Is there a way to return the "decoder_input_ids" from "tokenizer.prepare_seq2seq_batch"?

Using BART as an example … this:

tokenizer.prepare_seq2seq_batch(
    src_texts=['This is a very short text', 'This is shorter'],
    tgt_texts=['very short', 'much shorter than very short'])

returns …

{'input_ids': [[100, 19, 3, 9, 182, 710, 1499, 1], [947, 19, 10951, 1, 0, 0, 0, 0]], 
'attention_mask': [[1, 1, 1, 1, 1, 1, 1, 1], [1, 1, 1, 1, 0, 0, 0, 0]], 
'labels': [[182, 710, 1, 0, 0, 0], [231, 10951, 145, 182, 710, 1]]}

For fine-tuning, how should we build the decoder_input_ids? And do we also need to shift the labels to the right so that they look like this?

[[710, 1, 0, 0, 0, 0], [10951, 145, 182, 710, 1, 0]]

Or do we even have to pass decoder_input_ids anymore???

Looking at this example for MT5, it looks like hte answer is “no” …

from transformers import MT5ForConditionalGeneration, T5Tokenizer
model = MT5ForConditionalGeneration.from_pretrained("google/mt5-small")
tokenizer = T5Tokenizer.from_pretrained("google/mt5-small")
article = "UN Offizier sagt, dass weiter verhandelt werden muss in Syrien."
summary = "Weiter Verhandlung in Syrien."
batch = tokenizer.prepare_seq2seq_batch(src_texts=[article], tgt_texts=[summary], return_tensors="pt")
outputs = model(**batch)
loss = outputs.loss

This sure would make it easier if all we have to pass in are the “labels” and not have to deal with the decoder_input_ids ourselves when working within ConditionalGeneration models. Please lmk either way.

Thanks

Hi @wgpubs,

if you just pass labels the decoder_input_ids are prepared inside the model by shifting the labels. See

1 Like

Ah cool … thanks for confirming.

Are the target tokens (the labels) replaced with the ignore token id somewhere as well?
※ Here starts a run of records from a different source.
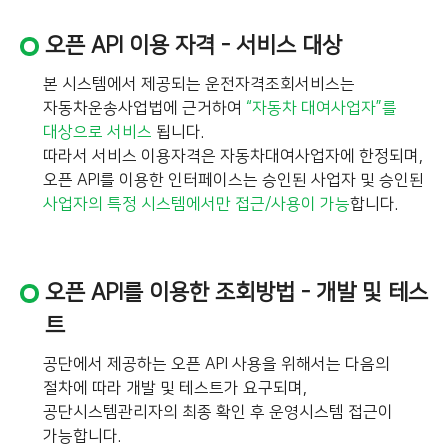
오픈 API 이용 자격 - 서비스 대상
본 시스템에서 제공되는 운전자격조회서비스는
자동차운송사업법에 근거하여
“자동차 대여사업자”를
대상으로 서비스
됩니다.
따라서 서비스 이용자격은 자동차대여사업자에 한정되며,
오픈 API를 이용한 인터페이스는 승인된 사업자 및 승인된
사업자의 특정 시스템에서만 접근/사용이 가능
합니다.
오픈 API를 이용한 조회방법 - 개발 및 테스
트
공단에서 제공하는 오픈 API 사용을 위해서는 다음의
절차에 따라 개발 및 테스트가 요구되며,
공단시스템관리자의 최종 확인 후 운영시스템 접근이
가능합니다.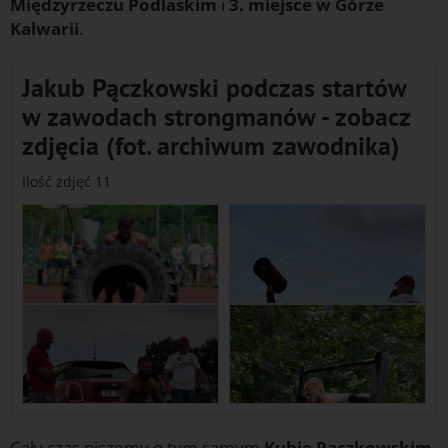
Międzyrzeczu Podlaskim
i
3. miejsce w Górze
Kalwarii
.
Jakub Pączkowski podczas startów
w zawodach strongmanów - zobacz
zdjęcia (fot. archiwum zawodnika)
Ilość zdjęć 11
Cały czas piszemy o tym samym
Kubie Pączkowskim
,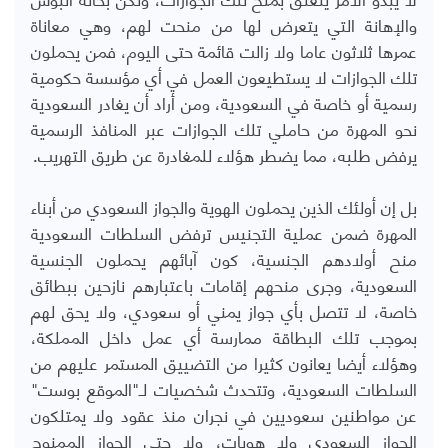
والإهانة التي يتعرض لها من منحت لهم، وهي معاناة
عمرها ثلاثون عاما ولا زالت قائمة حتى اليوم، فمن يحملون
تلك الجوازات لا يستطيعون العمل في أي مؤسسة حكومية
رسمية أو خاصة في السعودية، ومن أراد أن يغادر السعودية
نحو المهرة من حاملي تلك الجوازات عبر المنافذ الرسمية
يرفض طلبه، مما يضطر هؤلاء للمغادرة عن طريق التهريب.
بل إن أولئك الذين يحملون الهوية والجواز السعودي من أبناء
المهرة ضمن عملية التجنيس ترفض السلطات السعودية
منح أولادهم الجنسية، كون آبائهم يحملون الجنسية
السعودية، وجرى منحهم إقامات باعتبارهم نازحين ببطائق
خاصة، لا تتصل بأي جواز يمني أو سعودي، ولا يحق لهم
بموجب تلك البطاقة ممارسة أي عمل داخل المملكة،
وهؤلاء أيضا يعانون كثيرا من التضييق المستمر عليهم من
السلطات السعودية، وتتحدث شخصيات لـ"الموقع بوست"
عن مواطنين سعوديين في نجران منذ عقود ولا يمتلكون
الجواز السعودي ولا هويات، ولا حتى الجواز الممنوح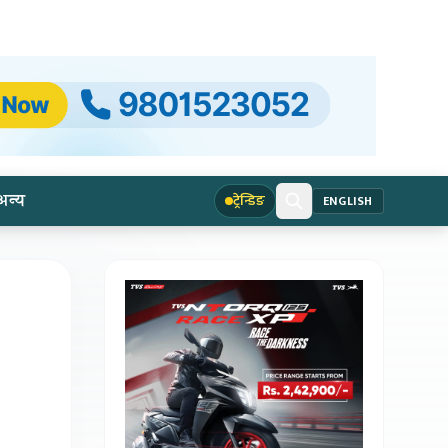
अन्य
ट्रेन्डिङ
ENGLISH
Doesn’t look like it from what I can see … so I’m assuming we need to do that ourselves, and pass the label ids with padding tokens set to -100.

Also, the decoder_input_ids come back in the form of <eos> <bos> X ..., but my understanding was always that it should start with <bos> and the labels shifted so that <bos> attempts to predict X[0] and so forth.

Yes, we should manually replace pad token with -100 in labels.

Ideally yes, it should start with bos token, but in the original fairseq implementation the models are trained with <eos> <bos> X .... , so we have kept it like that for reproducibility.